• Brief: How many lines of the data below contain the word "attached"? Reply with the number alone.

==========

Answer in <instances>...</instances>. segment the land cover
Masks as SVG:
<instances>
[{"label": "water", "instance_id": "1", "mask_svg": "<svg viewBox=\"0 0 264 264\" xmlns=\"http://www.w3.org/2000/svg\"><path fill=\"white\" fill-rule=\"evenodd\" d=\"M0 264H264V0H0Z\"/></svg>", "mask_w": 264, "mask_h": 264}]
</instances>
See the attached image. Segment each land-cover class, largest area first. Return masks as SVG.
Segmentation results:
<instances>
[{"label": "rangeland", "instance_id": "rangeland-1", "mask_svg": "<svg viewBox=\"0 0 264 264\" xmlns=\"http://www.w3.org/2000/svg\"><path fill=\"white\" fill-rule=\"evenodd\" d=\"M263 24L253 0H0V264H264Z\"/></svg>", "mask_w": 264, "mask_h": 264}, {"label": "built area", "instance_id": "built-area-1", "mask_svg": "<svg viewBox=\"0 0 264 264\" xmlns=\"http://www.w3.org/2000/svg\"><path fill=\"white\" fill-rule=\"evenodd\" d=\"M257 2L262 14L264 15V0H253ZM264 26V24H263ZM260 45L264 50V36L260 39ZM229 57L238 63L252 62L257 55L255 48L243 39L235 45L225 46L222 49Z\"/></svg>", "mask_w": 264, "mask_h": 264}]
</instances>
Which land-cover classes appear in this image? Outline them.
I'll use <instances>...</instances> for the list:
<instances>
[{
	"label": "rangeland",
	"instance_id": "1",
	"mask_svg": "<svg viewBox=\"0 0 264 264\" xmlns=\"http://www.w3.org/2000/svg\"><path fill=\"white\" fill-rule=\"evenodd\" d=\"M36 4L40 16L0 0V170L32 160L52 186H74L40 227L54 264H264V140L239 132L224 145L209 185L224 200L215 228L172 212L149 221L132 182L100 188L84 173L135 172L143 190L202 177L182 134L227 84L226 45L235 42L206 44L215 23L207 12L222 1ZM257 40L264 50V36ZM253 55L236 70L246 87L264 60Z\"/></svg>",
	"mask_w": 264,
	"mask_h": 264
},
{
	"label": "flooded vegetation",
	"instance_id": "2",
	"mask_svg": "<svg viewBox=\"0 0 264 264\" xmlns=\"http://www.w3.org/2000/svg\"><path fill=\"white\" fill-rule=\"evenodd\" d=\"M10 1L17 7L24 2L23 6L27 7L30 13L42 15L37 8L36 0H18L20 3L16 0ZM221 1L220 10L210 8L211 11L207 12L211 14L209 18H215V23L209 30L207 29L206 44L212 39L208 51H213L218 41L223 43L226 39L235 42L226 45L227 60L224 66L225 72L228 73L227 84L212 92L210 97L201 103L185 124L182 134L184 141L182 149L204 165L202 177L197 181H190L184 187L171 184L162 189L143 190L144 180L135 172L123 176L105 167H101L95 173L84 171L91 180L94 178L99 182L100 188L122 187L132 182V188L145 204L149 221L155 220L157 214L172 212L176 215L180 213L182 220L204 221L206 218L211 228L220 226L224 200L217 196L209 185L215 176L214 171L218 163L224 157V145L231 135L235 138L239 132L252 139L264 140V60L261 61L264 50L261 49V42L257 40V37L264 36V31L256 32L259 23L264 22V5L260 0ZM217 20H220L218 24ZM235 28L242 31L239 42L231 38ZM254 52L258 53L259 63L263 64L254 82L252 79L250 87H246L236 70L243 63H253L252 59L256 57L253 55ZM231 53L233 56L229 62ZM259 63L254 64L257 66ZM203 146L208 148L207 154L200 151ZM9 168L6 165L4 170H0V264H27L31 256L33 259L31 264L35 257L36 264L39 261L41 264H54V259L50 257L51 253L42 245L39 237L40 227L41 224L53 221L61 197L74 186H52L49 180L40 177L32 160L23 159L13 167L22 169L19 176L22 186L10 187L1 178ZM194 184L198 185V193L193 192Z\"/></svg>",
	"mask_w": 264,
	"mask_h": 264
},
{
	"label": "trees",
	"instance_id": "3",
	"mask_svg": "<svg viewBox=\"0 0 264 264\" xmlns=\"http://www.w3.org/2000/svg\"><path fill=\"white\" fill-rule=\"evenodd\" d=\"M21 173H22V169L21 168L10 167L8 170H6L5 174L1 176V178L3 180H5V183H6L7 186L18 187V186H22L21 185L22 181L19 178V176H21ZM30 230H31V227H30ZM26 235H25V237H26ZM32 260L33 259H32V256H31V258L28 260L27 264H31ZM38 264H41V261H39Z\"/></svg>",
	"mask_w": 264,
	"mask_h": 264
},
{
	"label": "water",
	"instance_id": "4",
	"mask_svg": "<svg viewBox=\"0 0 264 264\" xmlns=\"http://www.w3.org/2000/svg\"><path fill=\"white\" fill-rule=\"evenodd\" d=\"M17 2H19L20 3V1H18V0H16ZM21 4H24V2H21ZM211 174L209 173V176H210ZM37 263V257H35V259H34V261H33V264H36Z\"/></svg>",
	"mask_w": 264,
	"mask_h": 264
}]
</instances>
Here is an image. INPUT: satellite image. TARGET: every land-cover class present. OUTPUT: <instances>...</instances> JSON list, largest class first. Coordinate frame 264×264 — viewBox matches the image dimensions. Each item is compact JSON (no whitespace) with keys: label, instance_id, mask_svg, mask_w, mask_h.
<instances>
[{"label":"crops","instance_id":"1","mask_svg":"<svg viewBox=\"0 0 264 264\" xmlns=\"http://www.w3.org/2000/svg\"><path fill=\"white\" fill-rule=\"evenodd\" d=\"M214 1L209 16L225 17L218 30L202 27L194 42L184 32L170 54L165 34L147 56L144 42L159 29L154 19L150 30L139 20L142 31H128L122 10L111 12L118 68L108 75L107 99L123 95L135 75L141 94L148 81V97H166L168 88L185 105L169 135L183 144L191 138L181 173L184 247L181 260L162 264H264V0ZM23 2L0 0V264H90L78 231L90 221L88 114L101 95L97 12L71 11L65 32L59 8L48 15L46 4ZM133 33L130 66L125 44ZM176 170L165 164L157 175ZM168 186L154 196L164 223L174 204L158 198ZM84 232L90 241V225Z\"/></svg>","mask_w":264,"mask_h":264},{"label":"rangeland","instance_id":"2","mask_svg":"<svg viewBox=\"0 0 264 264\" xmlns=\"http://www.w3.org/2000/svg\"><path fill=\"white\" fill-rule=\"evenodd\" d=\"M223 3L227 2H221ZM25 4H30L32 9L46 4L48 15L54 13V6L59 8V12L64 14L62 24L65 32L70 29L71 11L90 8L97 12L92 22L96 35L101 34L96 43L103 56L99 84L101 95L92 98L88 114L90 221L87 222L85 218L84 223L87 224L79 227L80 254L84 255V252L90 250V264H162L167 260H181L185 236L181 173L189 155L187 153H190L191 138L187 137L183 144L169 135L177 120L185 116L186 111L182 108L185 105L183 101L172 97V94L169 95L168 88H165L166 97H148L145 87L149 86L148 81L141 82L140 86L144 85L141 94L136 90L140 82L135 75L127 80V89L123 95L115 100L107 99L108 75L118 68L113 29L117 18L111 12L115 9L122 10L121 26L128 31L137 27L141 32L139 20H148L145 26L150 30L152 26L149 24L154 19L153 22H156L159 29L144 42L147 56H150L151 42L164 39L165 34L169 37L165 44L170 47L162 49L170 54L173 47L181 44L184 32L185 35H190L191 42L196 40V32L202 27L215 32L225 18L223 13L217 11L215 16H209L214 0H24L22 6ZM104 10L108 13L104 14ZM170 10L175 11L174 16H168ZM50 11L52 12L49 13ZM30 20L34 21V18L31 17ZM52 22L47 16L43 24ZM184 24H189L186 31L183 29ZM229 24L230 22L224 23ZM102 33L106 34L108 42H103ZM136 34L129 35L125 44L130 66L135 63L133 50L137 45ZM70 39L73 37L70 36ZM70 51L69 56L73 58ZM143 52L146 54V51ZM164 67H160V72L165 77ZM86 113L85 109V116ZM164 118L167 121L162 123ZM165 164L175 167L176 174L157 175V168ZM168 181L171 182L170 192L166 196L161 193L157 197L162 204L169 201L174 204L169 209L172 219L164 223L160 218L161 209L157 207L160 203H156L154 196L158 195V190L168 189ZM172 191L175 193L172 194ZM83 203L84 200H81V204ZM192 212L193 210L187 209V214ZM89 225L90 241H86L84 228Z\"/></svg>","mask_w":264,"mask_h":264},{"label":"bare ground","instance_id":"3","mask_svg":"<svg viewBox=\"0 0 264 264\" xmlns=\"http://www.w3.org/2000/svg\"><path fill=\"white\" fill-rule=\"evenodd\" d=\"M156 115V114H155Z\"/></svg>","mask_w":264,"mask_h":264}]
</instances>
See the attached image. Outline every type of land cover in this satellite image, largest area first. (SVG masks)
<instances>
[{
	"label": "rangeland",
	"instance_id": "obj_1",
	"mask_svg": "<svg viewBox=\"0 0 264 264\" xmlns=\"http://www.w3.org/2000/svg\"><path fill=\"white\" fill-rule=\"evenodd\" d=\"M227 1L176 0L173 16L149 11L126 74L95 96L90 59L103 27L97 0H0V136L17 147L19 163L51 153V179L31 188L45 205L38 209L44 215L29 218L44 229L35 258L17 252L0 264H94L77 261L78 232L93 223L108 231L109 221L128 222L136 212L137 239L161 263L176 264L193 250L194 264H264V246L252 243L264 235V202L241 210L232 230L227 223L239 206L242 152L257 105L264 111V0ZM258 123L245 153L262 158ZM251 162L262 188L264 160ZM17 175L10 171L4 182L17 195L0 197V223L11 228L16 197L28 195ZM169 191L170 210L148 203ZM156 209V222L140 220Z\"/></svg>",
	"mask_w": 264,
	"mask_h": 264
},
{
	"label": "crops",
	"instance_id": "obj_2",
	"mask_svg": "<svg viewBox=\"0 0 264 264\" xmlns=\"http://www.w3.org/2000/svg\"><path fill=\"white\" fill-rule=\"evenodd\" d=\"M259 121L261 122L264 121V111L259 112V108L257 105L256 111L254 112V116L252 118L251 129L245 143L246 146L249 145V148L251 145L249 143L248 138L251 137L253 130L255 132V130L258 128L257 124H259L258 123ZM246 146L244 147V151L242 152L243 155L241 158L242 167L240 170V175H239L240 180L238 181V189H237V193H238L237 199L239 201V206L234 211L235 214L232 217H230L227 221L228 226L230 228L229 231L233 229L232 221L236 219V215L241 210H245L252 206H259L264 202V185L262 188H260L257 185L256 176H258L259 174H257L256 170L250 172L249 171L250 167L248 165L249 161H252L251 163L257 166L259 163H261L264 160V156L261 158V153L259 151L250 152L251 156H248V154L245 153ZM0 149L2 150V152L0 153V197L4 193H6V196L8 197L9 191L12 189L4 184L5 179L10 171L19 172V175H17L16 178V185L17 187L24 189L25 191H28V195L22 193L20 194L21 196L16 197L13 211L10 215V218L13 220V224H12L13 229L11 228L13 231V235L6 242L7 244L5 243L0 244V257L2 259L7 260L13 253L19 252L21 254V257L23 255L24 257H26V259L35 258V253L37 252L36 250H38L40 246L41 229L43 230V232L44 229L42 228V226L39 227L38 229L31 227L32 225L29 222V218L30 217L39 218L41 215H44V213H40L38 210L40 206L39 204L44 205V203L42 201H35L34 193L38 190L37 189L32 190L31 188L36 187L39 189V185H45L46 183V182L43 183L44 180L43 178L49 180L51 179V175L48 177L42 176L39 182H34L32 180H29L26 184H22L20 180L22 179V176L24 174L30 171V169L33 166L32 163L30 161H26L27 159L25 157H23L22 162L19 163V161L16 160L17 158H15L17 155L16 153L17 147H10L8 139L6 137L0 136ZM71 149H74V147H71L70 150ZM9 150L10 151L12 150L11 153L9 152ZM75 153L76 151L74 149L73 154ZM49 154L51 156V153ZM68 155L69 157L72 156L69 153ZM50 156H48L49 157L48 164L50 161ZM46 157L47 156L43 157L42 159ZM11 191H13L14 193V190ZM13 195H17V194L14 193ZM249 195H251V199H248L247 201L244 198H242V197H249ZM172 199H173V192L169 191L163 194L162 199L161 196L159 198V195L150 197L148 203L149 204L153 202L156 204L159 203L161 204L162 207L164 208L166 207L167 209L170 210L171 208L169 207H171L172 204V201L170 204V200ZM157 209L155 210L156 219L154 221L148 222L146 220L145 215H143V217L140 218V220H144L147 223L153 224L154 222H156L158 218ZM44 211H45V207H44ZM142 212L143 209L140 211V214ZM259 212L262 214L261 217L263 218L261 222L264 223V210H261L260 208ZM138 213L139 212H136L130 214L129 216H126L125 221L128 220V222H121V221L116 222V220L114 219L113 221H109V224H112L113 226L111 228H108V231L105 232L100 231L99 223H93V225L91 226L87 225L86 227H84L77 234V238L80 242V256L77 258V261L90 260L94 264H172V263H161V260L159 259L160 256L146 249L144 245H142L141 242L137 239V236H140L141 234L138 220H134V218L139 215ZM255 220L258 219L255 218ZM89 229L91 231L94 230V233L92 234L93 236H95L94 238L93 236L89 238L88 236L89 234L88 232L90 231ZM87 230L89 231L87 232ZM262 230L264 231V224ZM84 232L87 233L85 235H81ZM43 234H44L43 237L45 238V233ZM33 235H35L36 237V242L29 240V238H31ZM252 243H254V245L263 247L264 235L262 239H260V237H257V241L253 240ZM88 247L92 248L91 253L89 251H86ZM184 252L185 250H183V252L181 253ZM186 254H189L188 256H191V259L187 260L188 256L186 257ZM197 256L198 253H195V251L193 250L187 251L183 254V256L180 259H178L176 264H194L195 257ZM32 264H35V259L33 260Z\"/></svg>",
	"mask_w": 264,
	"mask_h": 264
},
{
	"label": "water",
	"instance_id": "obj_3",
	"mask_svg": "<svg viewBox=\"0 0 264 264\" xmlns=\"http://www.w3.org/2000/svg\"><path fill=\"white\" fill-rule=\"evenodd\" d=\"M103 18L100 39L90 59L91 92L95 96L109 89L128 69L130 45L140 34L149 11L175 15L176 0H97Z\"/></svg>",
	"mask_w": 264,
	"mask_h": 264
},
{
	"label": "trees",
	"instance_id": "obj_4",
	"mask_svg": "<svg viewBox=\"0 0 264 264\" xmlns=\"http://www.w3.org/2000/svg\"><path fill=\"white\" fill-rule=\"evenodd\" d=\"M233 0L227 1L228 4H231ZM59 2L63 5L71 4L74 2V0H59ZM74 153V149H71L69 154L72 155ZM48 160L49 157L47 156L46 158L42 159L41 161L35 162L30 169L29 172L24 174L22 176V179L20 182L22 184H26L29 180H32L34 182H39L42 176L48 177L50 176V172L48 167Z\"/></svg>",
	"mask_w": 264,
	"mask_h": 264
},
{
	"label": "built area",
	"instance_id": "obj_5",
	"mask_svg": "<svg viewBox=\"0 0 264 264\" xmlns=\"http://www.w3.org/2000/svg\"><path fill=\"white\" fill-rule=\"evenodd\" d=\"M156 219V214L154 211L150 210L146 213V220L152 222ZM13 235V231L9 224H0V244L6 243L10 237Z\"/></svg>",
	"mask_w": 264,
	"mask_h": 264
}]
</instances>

==========

• Worked solution: 2